Some upper-income drivers with bad driving records pay less for auto insurance than good drivers with moderate incomes, researchers have found.
A study by the Consumer Federation of America (CFA) found higher auto insurance rate quotes for moderate-income drivers who had clean driving records compared to more wealthy drivers who had a drunken driving conviction, caused an accident with an injury, or were ticketed for speeding.
The CFA used websites for five major insurers in 10 big cities to get auto insurance quotes for two hypothetical drivers with different socioeconomic attributes.
“It is profoundly unfair that a driver with a moderate income and a perfect driving record is often charged more for auto insurance than higher-income drivers with DUIs, accidents and speeding tickets,” said J. Robert Hunter, CFA’s director of insurance, in a statement.

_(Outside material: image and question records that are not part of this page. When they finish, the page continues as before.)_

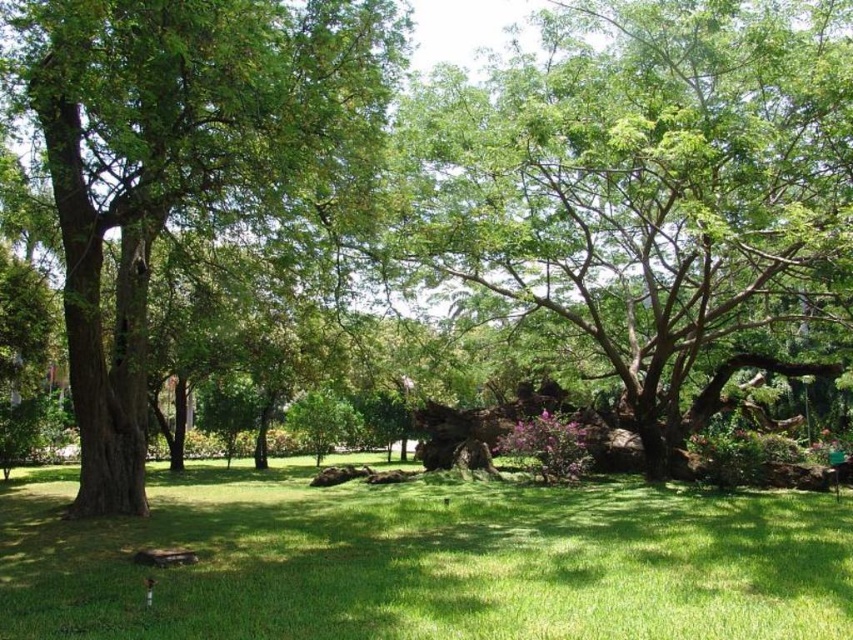
Question: Among these objects, which one is nearest to the camera?

Choices:
 (A) green leafy tree at center
 (B) green leafy tree at left

Answer: (B)

Question: Is green leafy tree at center wider than green leafy tree at left?

Choices:
 (A) no
 (B) yes

Answer: (B)

Question: Can you confirm if green leafy tree at center is positioned below green grassy at center?

Choices:
 (A) no
 (B) yes

Answer: (A)

Question: Estimate the real-world distances between objects in this image. Which object is farther from the green grassy at center?

Choices:
 (A) green leafy tree at left
 (B) green leafy tree at center

Answer: (A)

Question: Is green grassy at center smaller than green leafy tree at left?

Choices:
 (A) yes
 (B) no

Answer: (B)

Question: Which object is farther from the camera taking this photo?

Choices:
 (A) green leafy tree at center
 (B) green leafy tree at left

Answer: (A)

The CFA opposes using non-driving-related factors in setting rates for auto insurance, given that minimum liability coverage is required in most states.
Researchers found that in 70 percent of tests, a moderate-income driver with a perfect driving record was charged more for basic liability insurance than a high-income driver with a recent drunken driving, or DUI, conviction.
It also found that 53 percent of the time, the same moderate-income drivers were charged more than high-income drivers who recently caused an accident resulting in bodily injury.
In over half of the tests (19 of 36) the moderate-income driver was charged more for basic insurance than a high-income driver who caused an accident and was convicted of speeding in the past year.
California was the only market tested where good drivers always paid less than poor ones, no matter their income. California has the best consumer protections in the nation to prevent unfair pricing, according to the CFA, and it recommends that other states adopt similar standards.
California bars the use of a driver’s previous insurance coverage history to set rates. Some insurers charge more if a driver has a gap in insurance, such as losing their license after driving drunk and not being able to drive for months.
Some gaps in coverage can be explained to an insurance agent to prevent a higher quote. For example, a veteran who didn’t have insurance while they were out of the country during military duty should discuss it with an insurance agent.
To find the best auto insurance rate, it’s important to shop around and get quotes from several insurers for the coverage you want and need.